Even though the larvae of the insects are safeguarded to some extent by the exoskeleton covering their bodies, it is necessary for them to camouflage themselves to hide from the sight of their predators.
Since the fly’s larvae are protein-rich and nutritious snacks for many creatures such as fish, amphibians, arachnids, insects, birds and even some mammals, it is necessary for the creatures to come up with different ways and means to protect themselves; of which camouflaging their bodies to fit perfectly with their surroundings is the best way to achieve safety easily. While some members choose the colours suiting to their environments and even the shapes, some tend to make use of the tools to safeguard them.
If the thought is now aligned about humans using the sand and stones around them to build shelters, stop for a moment; there are several creatures of nature that also perform such acts. It’s not just the spiders that build their homes, but also larvae of some flies that execute this safety mechanism for protection.
The caddis-fly larvae tend to make use of the tiny pebbles, mud, dust, dirt and even twigs to build a log cabin around themselves, which they attach to their bodies using the sticky silk that they produce. The process of sticking one twig would take about 15 to 20 minutes or even up to an hour, if the conditions are not favourable, but the caddis-worm (as the larva is called) has all the patience in the world to execute this act.
Step 1: Check if the twig would suit the purpose. It should neither be rough nor thorny. It should be smooth, light and yet strong.
Step 2: Once the twig is fixed, go to the free end of it.
Step 3: Turn around and move towards the tethered end until the length of the twig matches with the length of the body.
Step 4: Fix the existing shell to the twig and chop the twig to free the length that is selected as required.
Step 5: Hold the twig with the six legs and apply silk, which is the glue that would adhere the twig with the body and other twigs that may exist already. The mouth applies glue, while legs hold the twig. Hey, but won’t the larva fall off. It will not, since the log cabin’s top end is already fixed to the static part of the twig.
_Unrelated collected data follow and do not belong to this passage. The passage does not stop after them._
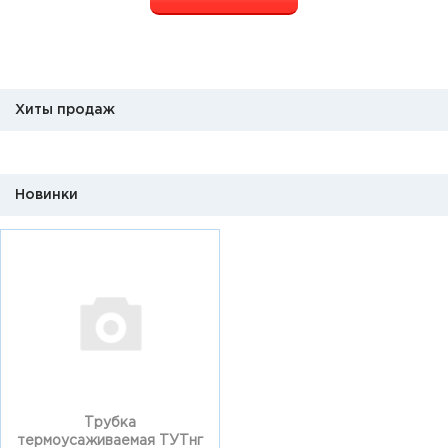
Хиты продаж
Новинки
Трубка
термоусаживаемая ТУТнг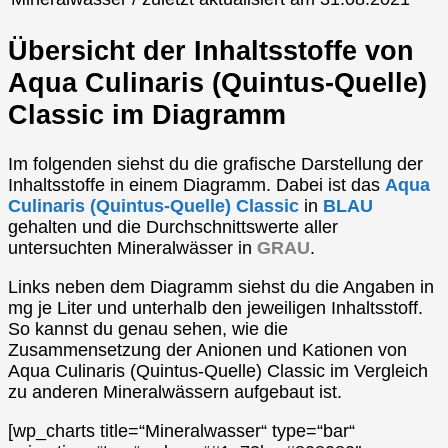
Übersicht der Inhaltsstoffe von
Aqua Culinaris (Quintus-Quelle)
Classic im Diagramm
Im folgenden siehst du die grafische Darstellung der
Inhaltsstoffe in einem Diagramm. Dabei ist das
Aqua
Culinaris (Quintus-Quelle) Classic
in
BLAU
gehalten und die Durchschnittswerte aller
untersuchten Mineralwässer in
GRAU
.
Links neben dem Diagramm siehst du die Angaben in
mg je Liter und unterhalb den jeweiligen Inhaltsstoff.
So kannst du genau sehen, wie die
Zusammensetzung der Anionen und Kationen von
Aqua Culinaris (Quintus-Quelle) Classic im Vergleich
zu anderen Mineralwässern aufgebaut ist.
[wp_charts title=“Mineralwasser“ type=“bar“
Step 6: Apply glue throughout the twig, since it has to be parallel to the body and other logs.
Step 7: Allow the twig to dry for about a minute to ensure that the silk would stick for the rest of the life of the larva, until it is ready to pupate and emerge as a fly. Pull back the head and legs inside the log cabin until drying happens. The new log would not fly or drop off since the silk would retain it safely.
Step 8: Align the twig to be parallel to the body. To achieve this, the caddis-worm would even re-emerge in the side of the cylinder and fix the position properly.
Once enough twigs that are neither too less to be camouflaged nor too many to be carried around by the light caddis-worm, he starts to gobble up and fatten until ready for pupation.